Cook also said he doesn't view Facebook as a competitor, contrary to what Zuckerberg has said.
"Oh, I think that we compete in some things," Cook said. "But no, if I may ask who our biggest competitor are, they would not be listed. We're not in the social networking business."
"The impact of iOS overall as a headwind on our business in 2022 is on the order of $10 billion," then-Meta CFO David Wehner estimated in an earnings call that year.
Apple, for its part, said in January that it had "fully complied" with the injunction.
Apple released its Vision Pro headset in February, and Zuckerberg was quick to offer his critique of the competitor to Meta's Quest headsets.

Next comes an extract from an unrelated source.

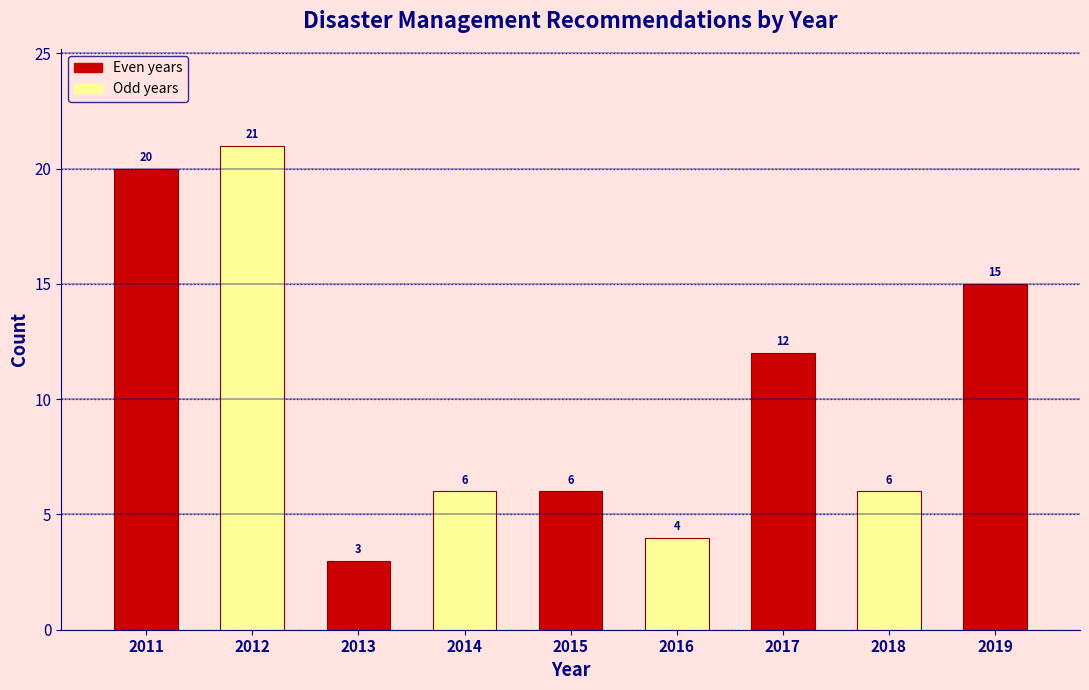

Reading left to right, what are all the values shown in this chart?

20	21	3	6	6	4	12	6	15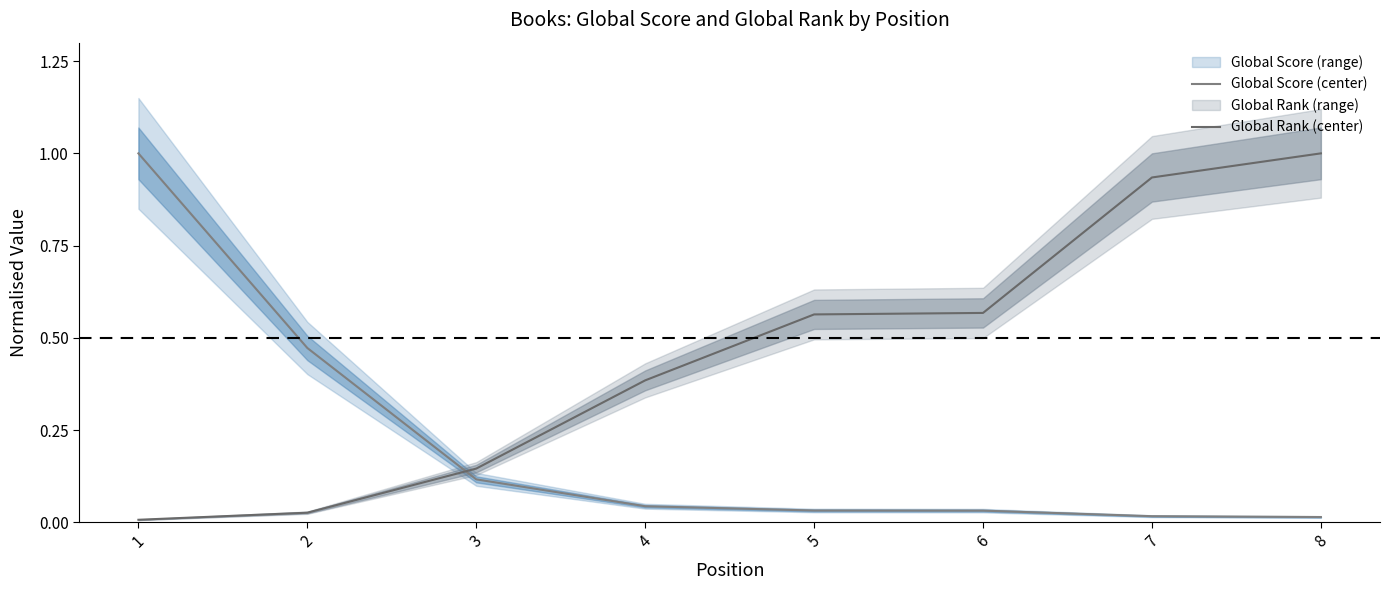

True or false: Global Score (center) and Global Rank (center) cross at least once.

True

"I have to say that before this, I expected that Quest would be the better value for most people since it's really good and like seven times less expensive, but after using [Vision Pro] I don't just think that Quest is the better value, it's the better product, period," Zuckerberg said in a video on Threads. "They have different strengths, but overall Quest is better for the vast majority of things that people use mixed reality for."
Zuckerberg says many people "assumed that Vision Pro would be higher quality because it's Apple and it costs $3,000 more."
"I know that some fanboys get upset whenever anyone dares to question if Apple's going to be the leader in a new category," he said. "But the reality is that every generation of computing has an open and a closed model. And yeah, in mobile, Apple's closed model won, but it's not always that way."
In Meta's first quarter earnings call in April, Zuckerberg said he didn't think AR glasses would find mainstream success without "full holographic displays."
"I still think that that's going to be awesome and is the long-term mature state for the product," he said. "But now, it seems pretty clear that there's also a meaningful market for fashionable AI glasses without a display."
Meta CTO Andrew Bosworth has also taken shots at Apple over its Vision Pro.
"As soon as I put the headset on, I can see what trade-offs they made and why they made them. And, perhaps definitionally, those aren't the trade-offs I would have made," he said.
Bosworth called the Vision Pro's motion blur "really distracting" and said the headset was "very uncomfortable to use."
Apple months ago rejected the possibility of integrating Meta's Llama AI chatbot into the iPhone because it doesn't consider Meta's privacy practices up to par, Bloomberg's Mark Gurman reported in June 2024, citing people with knowledge of the matter.
Apple has since announced a partnership with OpenAI for ChatGPT.